Elli iki oyun kartıyla oynanan zeka ve dostluk oyunu briç. Bir spor, bir bilim dalı ve müzik gibi evrensel bir dil. Günümüzde oynanan "Kontrat Briç" 1925 yılında Amerikalı işadamı Harold S. Vanderbilt tarafından Konuşmalı Briç ve Plafond isimli kart oyunlarının en iyi yönlerinin alınıp bazı yeni düzenlemeler yapmasıyla ortaya çıkmıştır. Uluslararası Olimpiyat Komitesi tarafından 1998 yılında zihin sporu olarak kabul edilmiştir.
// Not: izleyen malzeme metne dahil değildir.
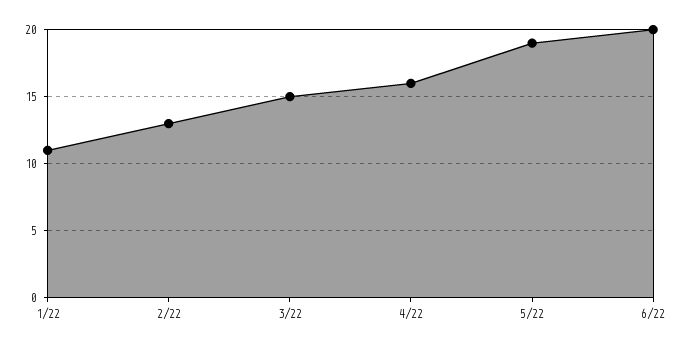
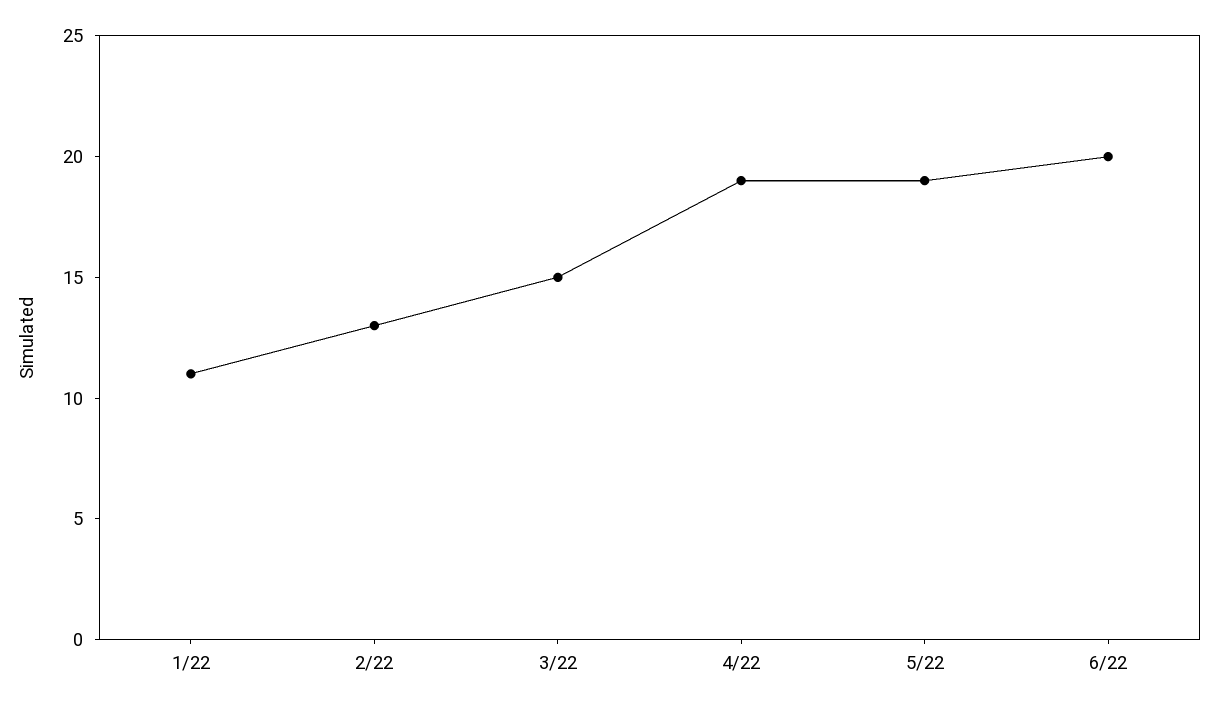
4/22: 16 -> 19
ACBL (Amerika Kontrat Briç Ligi) yayınlarında "İlk defa Türkiye'de İstanbul'da oynanmıştır, adını Haliç'in üzerindeki Galata Köprüsü'nden almaktadır “ denilmektedir. Türk kökenli bir oyun olduğu iddia edilse de aslında İngiliz'lerin Whist isimli oyunundan evrimleşerek bugünkü haline gelmiştir.
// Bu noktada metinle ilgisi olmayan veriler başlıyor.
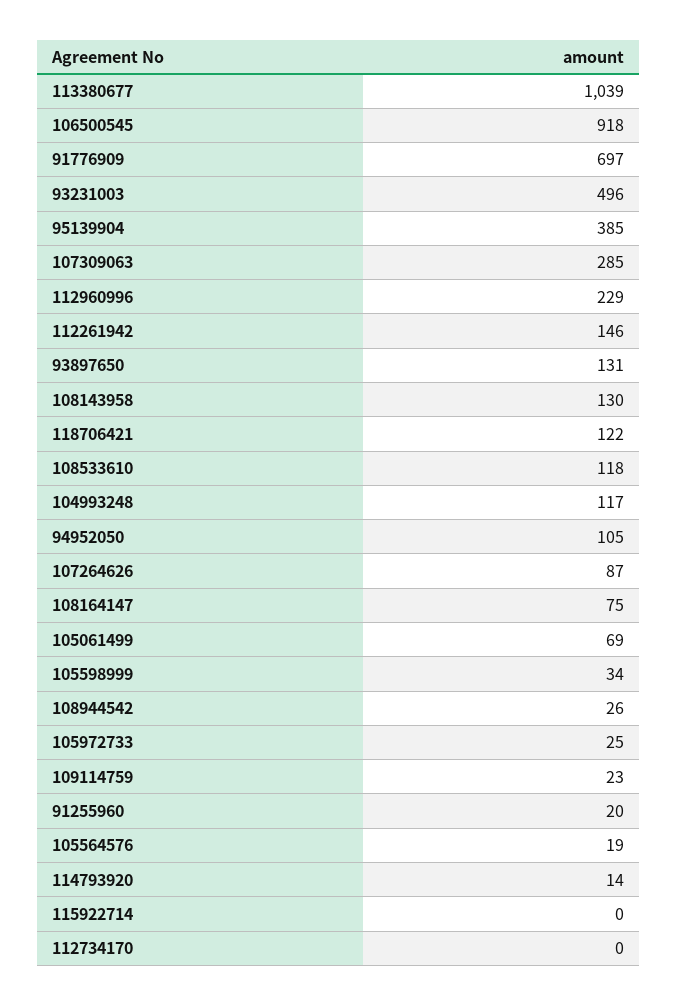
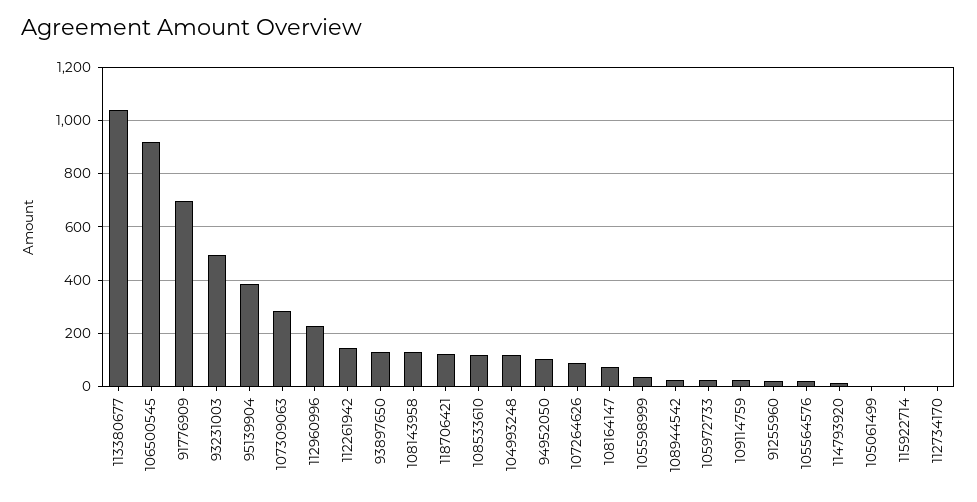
105061499: 69 -> 0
Briçte toplam 15 kelime vardır. Birle yedi arasında yedi adet rakam, pik, kör, karo, trefl, sanzatu, kontr, sürkontr, bir de pas. Briç, bu on beş kelimeyle elimizle ilgili binlerce bilgiyi ortağımıza aktarabilmektir. Federasyonu olan, yüksek okullarda ders olarak okutulan bir oyun. İnternette canlı olarak da oynanabilen, en ucuz oyunlardan biri. Kumar değil.
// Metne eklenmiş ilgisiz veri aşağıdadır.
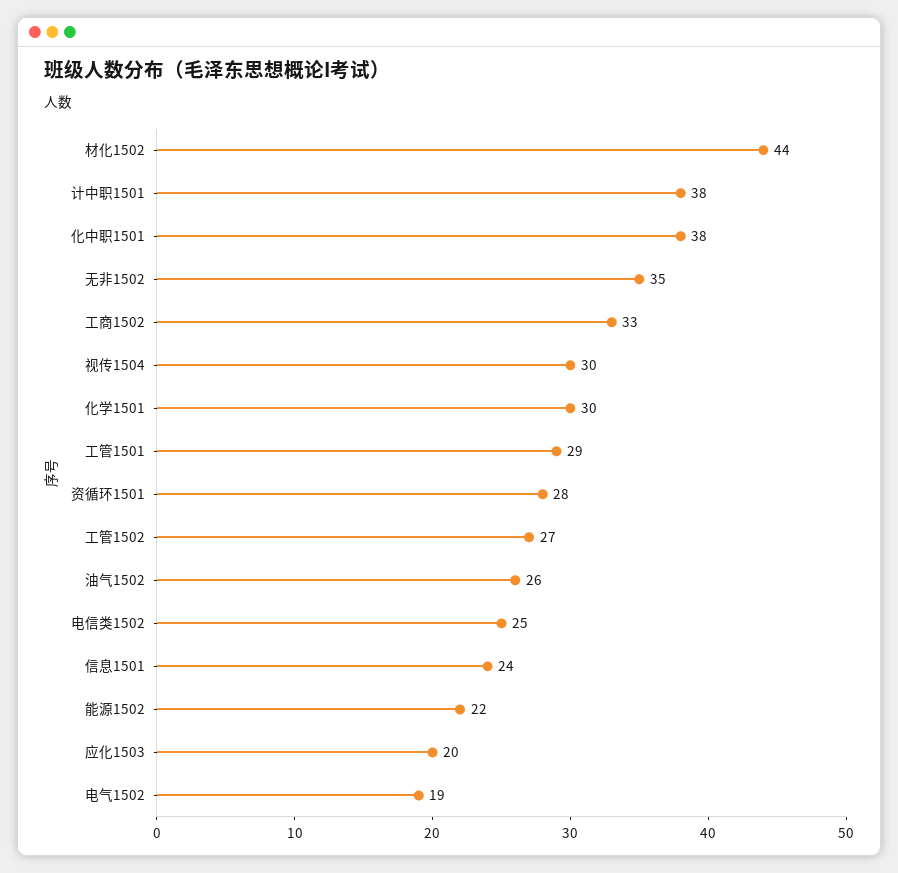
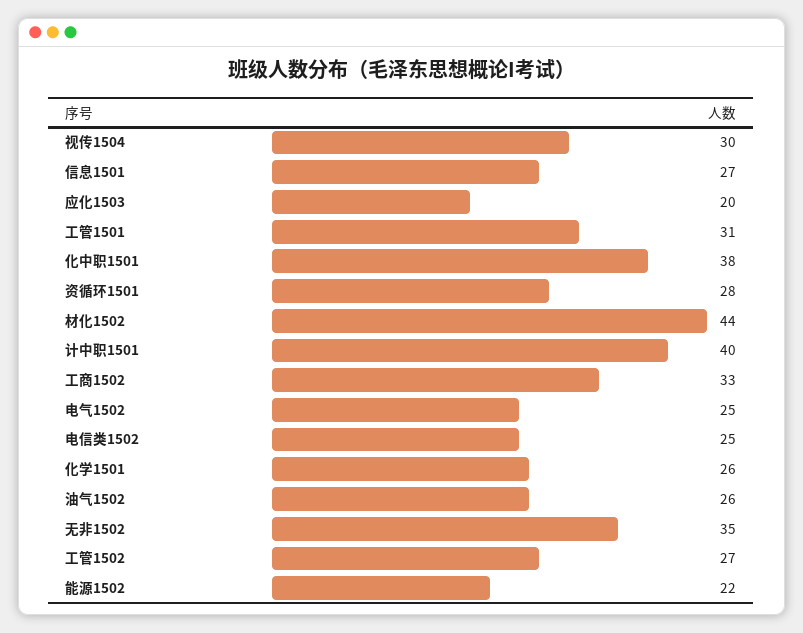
计中职1501: 38 -> 40
化学1501: 30 -> 26
工管1501: 29 -> 31
信息1501: 24 -> 27
电气1502: 19 -> 25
Brici iki perdelik esere benzetiyor Faik Falay adındaki usta. Birinci perdede herkes elini anlatıp arttırmaya girerek oyunu almaya çalışır. İkinci perdede kağıtlar yere açılır ve kart oyunu başlar.
Çözümlemeli düşünme, beyni doğru kullanma, neden sonuç ilişkisi kurabilme yeteneklerini geliştirir. Bilim dergilerinin birinde, yakın dostlukların yaşamı iyileştirdiğine ilişkin bir araştırma sonucu yayınlanmıştı. Briç yakın dostluklar geliştirmemize yardımcı olur.
Melih Özdil, Faik Falay, Okay Gür, Tezcan Şen, Yalçın Atabey, Şiar Yalçın yerli usta briççilerimizden birkaçı. Ömer Şerif, Zia Mahmut, Marty Bergen, Charles Goren, Michel Lebel, Ely Culbertson yabancı briç ustaları.
Briçte başarı, kartları saymak, ortaklığın gereklerine uymak, disiplin ve emekle mümkün. Anahtar cümle: " Ben şimdi ortağıma ne dedim? " sözüdür.
Bazen zihin ve beden olarak kendimizi çok yorgun hissettiğimiz anlar olabilir.
Briç, bu en yorgun anlarımızda üzerine binip dağları aşabileceğimiz, daldan yontulmuş değnekten bir at gibidir. Neşe içinde yolumuza devam etmemizi sağlar!